3. Monitor health and substances. “The holidays can be a time when people overindulge in food, alcohol, and drugs,” explains Dr Myers. “If you’re struggling with any of these substances, be sure to monitor your intake and seek help if needed. Enlist a friend or family member to keep an eye out if you might lose control! Remember to stay compliant with your regular medications. ”

4. Practice self-care. With many of us focussing on buying presents or entertaining friends and family, it can be easy to forget about yourself. “Relax in a bathtub, read your favourite book, go for a walk, or listen to music. If you are not one for all the Christmas festivities, see this time as a wonderful opportunity to catch up on tasks, organise your home or simply rest!”

5. Stick to a routine. While some find it nice to switch off the alarm and make no plan, other people find it helpful to keep a routine during the busy holidays. “This can help reduce stress and make the season more enjoyable,” says Dr Myers.

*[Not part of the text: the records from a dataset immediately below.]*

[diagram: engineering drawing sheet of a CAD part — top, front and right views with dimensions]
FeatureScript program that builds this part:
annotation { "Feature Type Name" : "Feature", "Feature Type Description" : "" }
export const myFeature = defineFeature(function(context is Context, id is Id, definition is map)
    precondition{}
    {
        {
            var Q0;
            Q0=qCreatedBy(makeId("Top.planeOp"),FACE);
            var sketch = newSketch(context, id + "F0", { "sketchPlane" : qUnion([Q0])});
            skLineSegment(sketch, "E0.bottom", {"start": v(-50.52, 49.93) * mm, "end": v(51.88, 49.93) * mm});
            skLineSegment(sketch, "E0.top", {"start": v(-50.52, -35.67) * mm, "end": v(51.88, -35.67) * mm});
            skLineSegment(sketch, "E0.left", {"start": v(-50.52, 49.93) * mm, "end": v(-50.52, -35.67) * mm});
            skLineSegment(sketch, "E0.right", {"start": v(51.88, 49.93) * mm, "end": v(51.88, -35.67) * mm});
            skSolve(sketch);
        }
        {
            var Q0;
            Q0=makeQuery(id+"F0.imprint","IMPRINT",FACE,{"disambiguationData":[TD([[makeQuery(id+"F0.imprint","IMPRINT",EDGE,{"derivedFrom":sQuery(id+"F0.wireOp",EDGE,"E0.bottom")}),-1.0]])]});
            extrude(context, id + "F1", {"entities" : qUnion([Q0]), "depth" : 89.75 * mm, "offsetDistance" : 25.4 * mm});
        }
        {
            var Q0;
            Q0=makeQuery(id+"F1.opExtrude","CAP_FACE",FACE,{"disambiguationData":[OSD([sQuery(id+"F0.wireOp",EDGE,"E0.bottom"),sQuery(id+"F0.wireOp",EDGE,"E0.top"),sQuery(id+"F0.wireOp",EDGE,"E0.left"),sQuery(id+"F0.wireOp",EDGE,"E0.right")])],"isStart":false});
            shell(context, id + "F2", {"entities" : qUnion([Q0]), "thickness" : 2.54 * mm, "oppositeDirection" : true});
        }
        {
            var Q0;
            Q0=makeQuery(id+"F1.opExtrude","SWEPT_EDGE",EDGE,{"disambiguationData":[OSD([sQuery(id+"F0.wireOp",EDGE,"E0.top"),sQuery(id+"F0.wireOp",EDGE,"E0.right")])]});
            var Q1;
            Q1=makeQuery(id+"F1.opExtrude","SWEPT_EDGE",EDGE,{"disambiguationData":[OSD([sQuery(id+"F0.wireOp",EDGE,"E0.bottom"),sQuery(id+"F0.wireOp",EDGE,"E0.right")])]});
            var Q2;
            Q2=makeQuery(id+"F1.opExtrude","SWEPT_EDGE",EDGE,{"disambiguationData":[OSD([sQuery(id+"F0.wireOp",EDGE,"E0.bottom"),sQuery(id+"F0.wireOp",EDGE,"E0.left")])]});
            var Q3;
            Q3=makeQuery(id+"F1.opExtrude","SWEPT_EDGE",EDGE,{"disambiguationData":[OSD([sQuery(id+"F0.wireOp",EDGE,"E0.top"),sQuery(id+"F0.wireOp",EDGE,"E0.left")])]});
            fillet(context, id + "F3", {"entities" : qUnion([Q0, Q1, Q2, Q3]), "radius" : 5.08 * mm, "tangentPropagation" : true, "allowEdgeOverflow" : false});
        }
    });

6. Connect online. If you’re separated from your loved ones, a simple way to feel connected is by jumping online. “Do a video call with friends or loved ones who live far away or jump online to join forums and chat groups.”

Help when you need it

If you do need to talk, there are a number of helplines and services available during the holidays.

In New Zealand, you can text 1737 to talk with a trained counsellor for free or contact the Depression and Anxiety Helpline on 0800 111 757 or free text 4202.

In Australia, you can call Beyond Blue on 1300 22 4636 or visit their website to chat over the web.